Maeva Rubli et dix autres artistes de Jordanie ont participé à une «résidence immersive» – dans tous les sens du terme – en mai dernier à Aqaba. Aux côtés de scientifiques locaux, le groupe a plongé pour observer de près ces écosystèmes. Les artistes ont ensuite eu carte blanche pour préparer une œuvre pour l’exposition.
Comme une goutte d’eau
«J’ai passé beaucoup de temps à poser des questions, à recueillir des réponses et à rassembler le tout dans un carnet. Et j’ai parlé non seulement avec des scientifiques, mais aussi avec toutes sortes de personnes que je pouvais rencontrer. D’autres fois, j’ai simplement observé, pendant longtemps, en silence», explique Maeva Rubli.
L’idée initiale était de créer un reportage visuel sur le travail du TRSC avec la même méthode scientifique, mais l’expérience l’a encouragée à raconter de manière plus poétique, en donnant forme aux émotions qu’elle a ressenties pendant sa résidence: «Être dans un pays auquel je n’appartiens pas, me sentir étrangère, essayer de trouver des liens dans toutes ces grandes contradictions, écologiques et économiques.»
Tout cela lui a fait penser à une goutte d’eau qui se retrouve dans la mer, dans l’air, par terre. Elle se sent insignifiante, mais elle peut rencontrer, parler et poser des questions à tout le monde. «Je me suis sentie comme ça. J’étais au milieu de quelque chose que je ne contrôlais pas, mais que je pouvais simplement traverser. J’ai donc essayé d’en faire mon projet.»
Le voyage de la goutte (qui, dans l’œuvre achevée, est devenue une molécule) commence là où il se termine, en passant par la ville, une bouteille, un récif corallien bien sûr, et même dans l’œil d’un vieil homme, avec toujours cette même question:
«Qui êtes-vous?», demande la molécule.
«Ma famille vit depuis longtemps au bord de la mer.
Mon père était pêcheur, mais la pêche n’est plus rentable.
Alors je guide les touristes à la découverte des coraux.
Les coraux sont notre richesse, ils nous font vivre.
Aujourd’hui, tout a changé.
Je me sens étranger dans ma ville.
Et je ne reconnais plus la mer.
Mais je garde l’espoir qu’en prenant soin de notre ville et de la mer, nous pourrons rétablir le lien qui nous unissait autrefois.»

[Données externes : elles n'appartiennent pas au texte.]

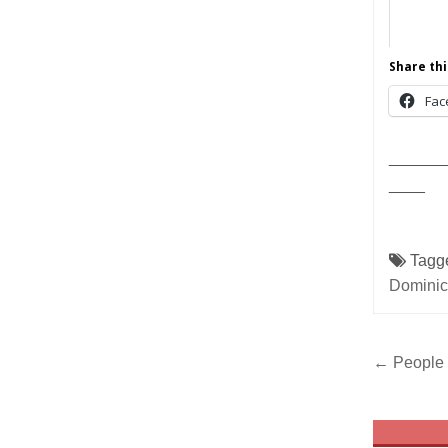
Share thi
Fac
______
____
Tagg
Domini
Post
← People 
navig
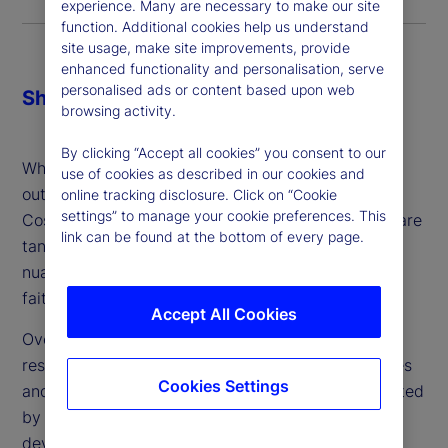
experience. Many are necessary to make our site
function. Additional cookies help us understand
site usage, make site improvements, provide
enhanced functionality and personalisation, serve
personalised ads or content based upon web
Share
browsing activity.
By clicking “Accept all cookies” you consent to our
When making the decision about whether or not to
use of cookies as described in our cookies and
outsource, firms might consider three key factors:
online tracking disclosure. Click on “Cookie
settings” to manage your cookie preferences. This
Cost, control and comfort. While cost and control are
link can be found at the bottom of every page.
tangible and can be addressed, comfort is more
nuanced: It’s a gut feeling and ultimately a leap of
faith – which can vary from person to person.
Accept All Cookies
Over the last two years, we’ve conducted in-depth
research about the industry’s attitudes, experiences
Cookies Settings
and plans around outsourced trading. Complemented
by client conversations and engagement, we’ve
developed a better understanding with regard to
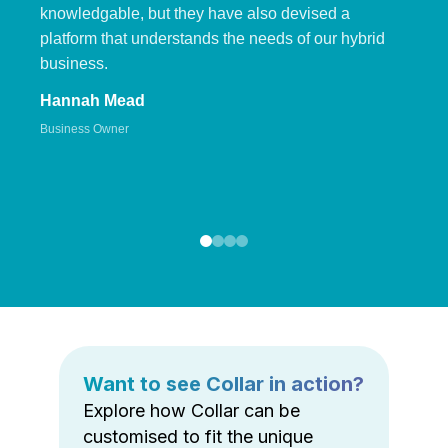
knowledgable, but they have also devised a
platform that understands the needs of our hybrid
business.
Hannah Mead
Business Owner
Want to see Collar in action?
Explore how Collar can be
customised to fit the unique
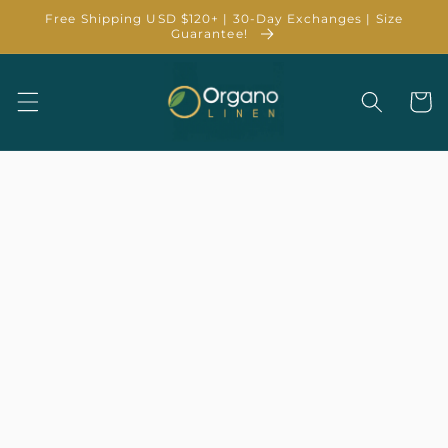
Skip to
Free Shipping USD $120+ | 30-Day Exchanges | Size
content
Guarantee!
Cart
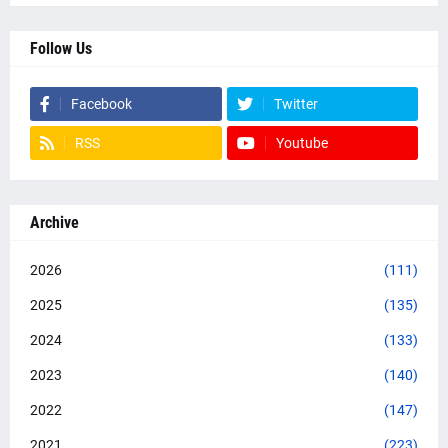
Follow Us
Facebook
Twitter
RSS
Youtube
Archive
2026
(111)
2025
(135)
2024
(133)
2023
(140)
2022
(147)
2021
(223)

Alors que le vieillard soupire, la molécule coule sur sa joue.
L’exposition «Voices of the Reef» a été inaugurée le 31 octobre et se poursuivra jusqu’au 12 décembre 2024 à la forteresse d’Aqaba en Jordanie. En avril 2025, elle se déplacera dans la capitale Amman, tandis qu’un deuxième groupe d’artistes participera à la résidence immersive en vue d’une deuxième exposition. Et ainsi de suite, tant qu’il restera des coraux à protéger.